Dunkerque Class Battleship - Design - Armament - Secondary Artillery

Secondary Artillery

The secondary artillery was dual purpose, anti-ship and long-range anti-aircraft, for the first time on capital ships, as was followed by the Royal Navy on the King George V class battleships. Three quadruple armored turrets (turrets V, VI, and VII), weighing 200 tons, were aft, one axial (turret VII) on the aircraft hangar, and the others (turrets V and VI) laterally disposed, abeam the after superstructure. Like the 330 mm turrets, the quad 130 mm turrets had a 20 mm steel bulkhead dividing the turret in two independent half-turrets, in which the two guns were placed on the same mount with distance-apart gun axes of 0.55 m. The two double turrets (turrets III and IV) amidships had only 20 mm anti-splinter plating.

In the anti-surface mode, the 130 mm guns were firing 33.4 kg Semi Armored Piercing (SAP) shells (referenced in the French Navy as OPfK 130 mm Mle 1933), with a muzzle velocity of 800 m/s, out to a maximum range of 20,800 m at an elevation of 45°, against aircraft, and 29.5 kg time-fused HE shells (OEA Mle 1934) with a muzzle velocity of 840 m/s, with a ceiling of about 12,000 m at the maximum elevation of 75°. The rate of fire was 10–12 rounds per minute. The maximum training speed was 12°/s, and the maximum elevating speed was 8°/s.
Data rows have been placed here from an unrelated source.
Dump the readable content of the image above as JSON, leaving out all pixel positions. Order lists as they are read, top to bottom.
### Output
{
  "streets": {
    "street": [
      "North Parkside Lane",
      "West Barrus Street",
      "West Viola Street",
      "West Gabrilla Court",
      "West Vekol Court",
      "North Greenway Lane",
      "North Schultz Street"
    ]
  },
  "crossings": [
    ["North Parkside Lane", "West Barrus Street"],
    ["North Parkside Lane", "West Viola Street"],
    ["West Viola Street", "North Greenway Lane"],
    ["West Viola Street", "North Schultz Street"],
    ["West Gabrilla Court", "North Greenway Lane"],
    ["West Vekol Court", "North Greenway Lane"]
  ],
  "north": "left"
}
However, these guns didn't have sufficient power for their anti-ship mission. The 130 mm (5.1 inches) guns had been used in single mountings (Mle 1919 and 1924), as an anti-ship battery on the destroyers of the Chacal and L'Adroit classes (commissioned 1926 to 1931). The later Guépard and Le Fantasque class destroyers (commissioned after 1929), however, were fitted with stronger 136.8 mm (5.5 inch) guns, also in single mountings (Mle 1923 and Mle 1927), and the 1929 «protected cruiser» project was designed with anti-ship 138.6 mm LA guns, in dual mountings, which were actually installed (Mle 1934) for the first time on the Mogador class destroyers in the late 1930s.

The Axis navies (Kriegsmarine and Regia Marina) fitted their battleships with distinct batteries for anti-ship and anti-aircraft purposes, preferring the 150 mm caliber for the anti-ship artillery on the Scharnhorst and the Bismarck battleship classes, and the 152 mm/55 Model 1934 or 1936 on the Littorio class battleships.
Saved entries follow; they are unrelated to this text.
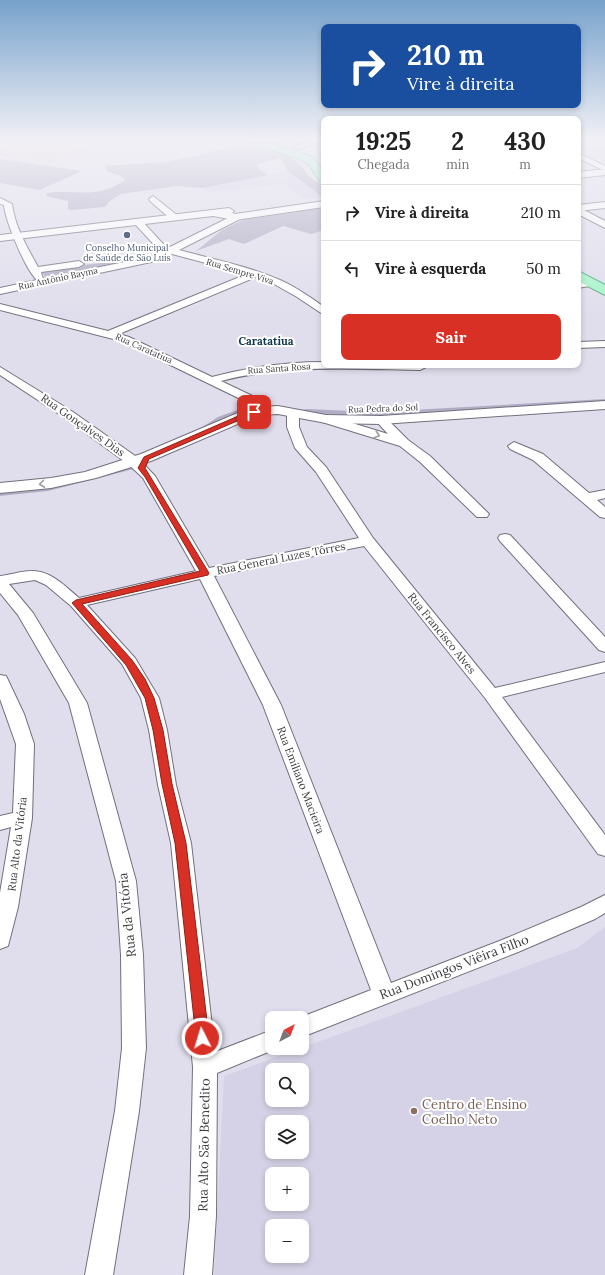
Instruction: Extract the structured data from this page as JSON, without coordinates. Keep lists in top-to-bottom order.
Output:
{
  "streets": {
    "street": [
      "Rua Sempre Viva",
      "Rua Antônio Bayma",
      "Rua Caratatiua",
      "Rua Santa Rosa",
      "Rua Pedra do Sol",
      "Rua Gonçalves Dias",
      "Rua General Luzes Tôrres",
      "Rua Francisco Alves",
      "Rua Emíliano Macieira",
      "Rua Alto da Vitória",
      "Rua da Vitória",
      "Rua Domingos Viêira Filho",
      "Rua Alto São Benedito"
    ]
  },
  "crossings": [
    ["Rua Sempre Viva", "Rua Antônio Bayma"],
    ["Rua Caratatiua", "Rua Santa Rosa"],
    ["Rua Caratatiua", "Rua Pedra do Sol"],
    ["Rua Pedra do Sol", "Rua Gonçalves Dias"],
    ["Rua Pedra do Sol", "Rua Francisco Alves"],
    ["Rua Gonçalves Dias", "Rua General Luzes Tôrres"],
    ["Rua Gonçalves Dias", "Rua Emíliano Macieira"],
    ["Rua General Luzes Tôrres", "Rua Francisco Alves"],
    ["Rua General Luzes Tôrres", "Rua Emíliano Macieira"],
    ["Rua General Luzes Tôrres", "Rua Alto São Benedito"],
    ["Rua Emíliano Macieira", "Rua Domingos Viêira Filho"],
    ["Rua da Vitória", "Rua Alto São Benedito"]
  ],
  "districts": ["Caratatiua"],
  "places": ["Conselho Municipal de Saúde de São Luís", "Centro de Ensino Coelho Neto"],
  "north": "top right",
  "page": {
    "turn": ["210 m", "Vire à direita"],
    "eta": [
      "19:25",
      "Chegada",
      "2",
      "min",
      "430",
      "m"
    ],
    "list": [
      {
        "name": "Vire à direita",
        "value": "210 m"
      },
      {
        "name": "Vire à esquerda",
        "value": "50 m"
      }
    ],
    "buttons": "Sair",
    "map_buttons": ["+", "−"]
  }
}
In the anti-aircraft mode, the 130 mm Mle1932 guns were considered to have poor efficiency against close-rapid aircraft (i.e. dive bombers) due to its too-slow rate of fire of 10 rounds per minute. The US Navy and the Royal Navy opted for dual-purpose batteries, and chose calibers equivalent to the French 130 mm caliber – slightly less, 127 mm (5 inch) for the US Navy, or slightly more, 133.3 mm (5¼ inch) for the Royal Navy. The US Mark 12 127 mm/38 caliber gun – used in dual mountings on the North Carolina and South Dakota class battleships, Essex class aircraft carriers, and many cruisers, had a higher rate of fire of 15 rounds per minute (and even 22 rounds per minute during short periods), but it was usually under the control of the advanced Mark 37 Gun Fire Control System, which provided accurate and timely firing solutions against both surface and air targets.

The Royal Navy 133.3 mm Dual Purpose guns, first used on the King George V class battleships and later on in the Dido class cruisers, originally had characteristics equivalent to the French 130 mm guns, but they were found reliable only on the last unit of the King George V battleship class, the HMS Anson, and on the Bellona sub-class cruisers, after they were linked to the improved RP10 and RP10Mk2 fire control, which increased training and elevating speeds to 20°/s, and with the High Angle Control System in its best performing versions.

Dunkerque class battleships were also the first French capital ships to have Remote Power Control (RPC) for training and elevating on the main and secondary turrets, but the Sauter-Harlé-Blondel RPC training gear proved unreliable, and the system never worked properly. A so-called "«electromagnetic detection device»", the French ancestor of radar, were to have been fitted on the Strasbourg in 1942, as on the Richelieu as early as 1941, and also on the Jean Bart, but only for sea and air warning, and not as a gunnery fire-control radar.